- 1937 theatrical poster
- Directed by: Wesley Ruggles
- Screenplay by: Claude Binyon
- Based on: Mon Crime (play) by Georges Berr and Louis Verneuil
- Produced by: Albert Lewin
- Starring: Carole Lombard Fred MacMurray John Barrymore
- Cinematography: Ted Tetzlaff
- Edited by: Paul Weatherwax
- Music by: Frederick Hollander
- Production company: Paramount Pictures
- Distributed by: Paramount Pictures
- Release date: December 24, 1937 (US);
- Running time: 85 minutes
- Country: United States
- Language: English

= True Confession =

1937 film directed by Wesley Ruggles

True Confession is a 1937 American screwball comedy film directed by Wesley Ruggles and starring Carole Lombard, Fred MacMurray, and John Barrymore. It was based on the 1934 play Mon Crime, written by Georges Berr and Louis Verneuil. In 1946 it was remade as Cross My Heart.

==Plot==
Helen Bartlett is married to Ken Bartlett, a lawyer with high principles. She is a fiction "writer" but is not making any progress on her book. It is unclear why, but currently, Ken's criminal law practice is in a slump; still, he refuses to defend anyone whom he knows is guilty. As a matter of pride he also refuses to have his wife take a job. He also demands honesty ... but Helen's habit of lying turns out to be her downfall.

Behind Ken's back, Helen takes a job as a secretary for prominent wealthy businessman Otto Krayler, who offers her a suspiciously high salary when she can't even take dictation or type fast. On her first day in his sumptuous apartment/office, he makes advances. Now clear that this job was about sexual services, Helen fights Krayler off and flees out the door. However, she discovers that she left her hat, coat, and purse behind. Returning with her friend Daisy McClure to retrieve her property, Helen is deciding whether to enter the unlocked front door, when police arrive, having learned of a murder.

Krayler has been killed with theft of money as the suspected motive. Lieutenant Darsey questions Helen whose only concern at this point is that her husband not find out about her taking a job. Riffing off of the scenarios spun by Darsey in trying to implicate her, she spins possible accounts of the murder, discussing how she might have done it, but finally says that she had nothing to do with it. Soon, the money turns out not to be missing after all, but oddly, a gun is found in a search of the Bartlett home and the criminologist (erroneously) declares it fired the 2 bullets that killed the deceased.

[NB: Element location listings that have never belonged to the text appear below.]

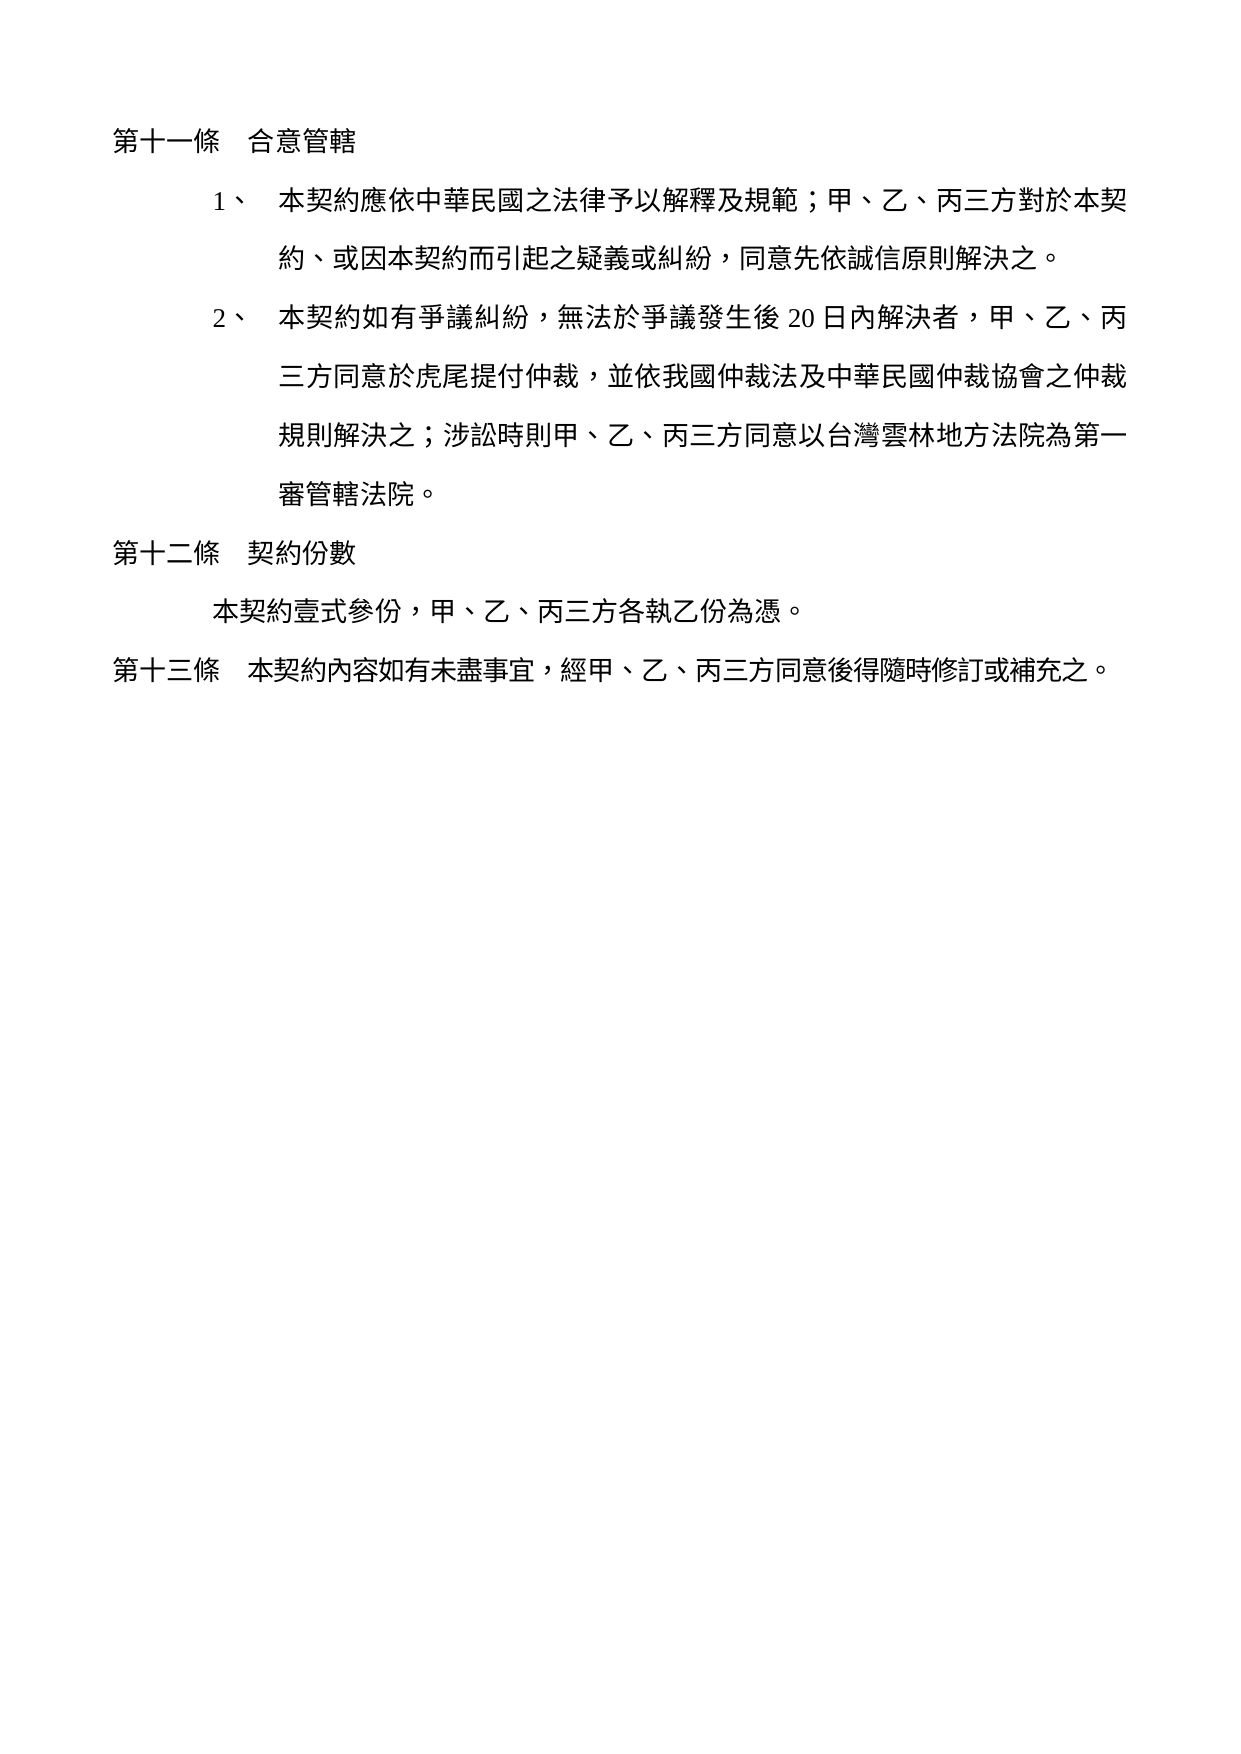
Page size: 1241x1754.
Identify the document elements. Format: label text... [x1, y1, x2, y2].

list 本契約應依中華民國之法律予以解釋及規範；甲、乙、丙三方對於本契約、或因本契約而引起之疑義或糾紛，同意先依誠信原則解決之。 [212, 178, 1128, 277]
list 本契約如有爭議糾紛，無法於爭議發生後20日內解決者，甲、乙、丙三方同意於虎尾提付仲裁，並依我國仲裁法及中華民國仲裁協會之仲裁規則解決之；涉訟時則甲、乙、丙三方同意以台灣雲林地方法院為第一審管轄法院。 [212, 296, 1128, 512]
subtitle 第十二條 契約份數 [112, 532, 1128, 571]
subtitle 第十三條 本契約內容如有未盡事宜，經甲、乙、丙三方同意後得隨時修訂或補充之。 [112, 649, 1128, 688]
subtitle 第十一條 合意管轄 [112, 119, 1128, 159]
subtitle 本契約壹式參份，甲、乙、丙三方各執乙份為憑。 [212, 590, 1128, 630]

Ken represents Helen. In his opinion, with the weapon expert's testimony, the jury would not believe she did not commit the murder, and her only hope is to plead self-defense. He stages an elaborate re-enactment of the crime "committed to preserve the honor of womanhood." During the trial, an obnoxious man, Charles "Charley" Jasper, believes that Helen did not murder Krayler, but will be found guilty.

Ken wins Helen's case, making a name for himself, and Helen goes on to publish a hugely successful autobiography. The couple buy a lavish lakeside home, but now Ken is miserable, as, despite her telling him the truth, he is unconvinced that Helen did not after all commit murder. Then Charley shows up in possession of Krayler's wallet, frustrated that Helen and Ken have become rich while he failed to gain anything for his "masterful" crime. He tries to blackmail the couple into buying the wallet for $30,000 as the price of him keeping quiet about Helen's perjury. Ken isn't buying in, and Charley finally confesses that his brother-in-law was the murderer in the botched robbery. Ken initiates a call to the police and Charley makes a quick exit.

At this point, Ken decides to leave Helen, but she chases after him pleading, and lies once more by saying that she is pregnant, obviously too convenient to be true. Still, with all her faults, Ken loves her, and the idea of a child sounds good. The movie ends on this note of reconciliation.

==Reception==
Writing for Night and Day in 1937, Graham Greene gave the film a good review, advising readers to enjoy "a quick visit". Greene found the film to be "constructed firmly and satisfactorily on human nature" and asserted that "the picture succeeds in being funny from beginning to end". Greene praised its grounding in realism and concluded that the film was "the best comedy of the year".

==Production Code controversy==
Hollywood film studios Production Code Administration director Joseph Breen registered a complaint with Paramount Pictures, charging the filmmakers with encouraging a licentious attitude towards the court system. In particular, True Confession was deemed to present perjury (as exhibited by Carole Lombard's character Helen Bartlett), as an evasion of "the processes of law" and of depicting legal scenes that were a "travesty on the courts and the administration of justice." Paramount was given authorization to release True Confession when Will H. Hays, president of the MPPDA, allowed that the overall "farcical" character of the film - a screwball comedy - was sufficient to offset the "flippant portrayal of the courts of justice."